Western Blot Analysis of hyPBase Protein Levels over Time (A–C) HeLa cell lysates were analyzed by western blotting at the indicated time points after delivery of HA-tagged versions of the hyPBase transposase by either plasmid DNA transfection of 100 ng of a hyPBase expression vector (A), mRNA transfection of 150 ng in-vitro-transcribed hyPBase mRNA (B), or protein transduction of 400 ng P24 hyPBase-loaded LNPs (C). (D) A LNP lysate was furthermore included to verify the presence of hyPBase in the LNPs.
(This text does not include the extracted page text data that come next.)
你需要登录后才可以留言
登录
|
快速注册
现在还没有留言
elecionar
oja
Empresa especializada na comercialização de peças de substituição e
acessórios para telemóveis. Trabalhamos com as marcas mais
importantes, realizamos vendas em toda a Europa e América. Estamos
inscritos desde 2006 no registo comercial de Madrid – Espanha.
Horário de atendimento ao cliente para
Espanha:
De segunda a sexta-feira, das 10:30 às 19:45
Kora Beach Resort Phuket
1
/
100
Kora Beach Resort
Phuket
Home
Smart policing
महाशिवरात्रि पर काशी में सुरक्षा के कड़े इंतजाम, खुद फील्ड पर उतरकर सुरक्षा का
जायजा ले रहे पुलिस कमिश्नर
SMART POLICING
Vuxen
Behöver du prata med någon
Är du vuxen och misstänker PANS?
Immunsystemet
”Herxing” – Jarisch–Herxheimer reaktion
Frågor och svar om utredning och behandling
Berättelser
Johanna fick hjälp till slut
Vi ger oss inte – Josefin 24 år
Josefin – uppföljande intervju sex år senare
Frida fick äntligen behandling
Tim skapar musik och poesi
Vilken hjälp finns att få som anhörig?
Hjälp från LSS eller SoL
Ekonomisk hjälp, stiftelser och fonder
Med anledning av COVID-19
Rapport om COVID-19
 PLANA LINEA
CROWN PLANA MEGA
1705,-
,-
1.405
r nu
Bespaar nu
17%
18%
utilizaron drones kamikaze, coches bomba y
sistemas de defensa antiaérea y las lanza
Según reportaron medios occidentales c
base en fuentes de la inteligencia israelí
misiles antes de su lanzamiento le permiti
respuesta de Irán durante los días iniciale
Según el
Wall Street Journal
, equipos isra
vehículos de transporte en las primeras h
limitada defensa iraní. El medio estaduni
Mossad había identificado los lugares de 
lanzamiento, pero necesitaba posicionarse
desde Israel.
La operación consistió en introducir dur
For all blots, H3 was used as a loading control.

Figure 4

Determination of the Temporal Pattern of Protein Activity after Transposase Delivery by LNPs Compared to Standard Delivery Methods HeLa cells were transfected with 900 ng of the pPBT/PGK-Puro transposon donor, and subsequently, PB transposase was delivered to the cells by either plasmid DNA transfection (A), transfection of in-vitro-transcribed mRNA (B), or transduction of transposase-loaded LNPs (C) at the indicated time points. Detailed delivery schemes can be seen in the left panels of (A), (B), and (C). Transposase activity was subsequently estimated as described earlier. Triangles, hyPBase; squares, hyPBmut. Data are presented as mean ± SEM and n ≥ 3.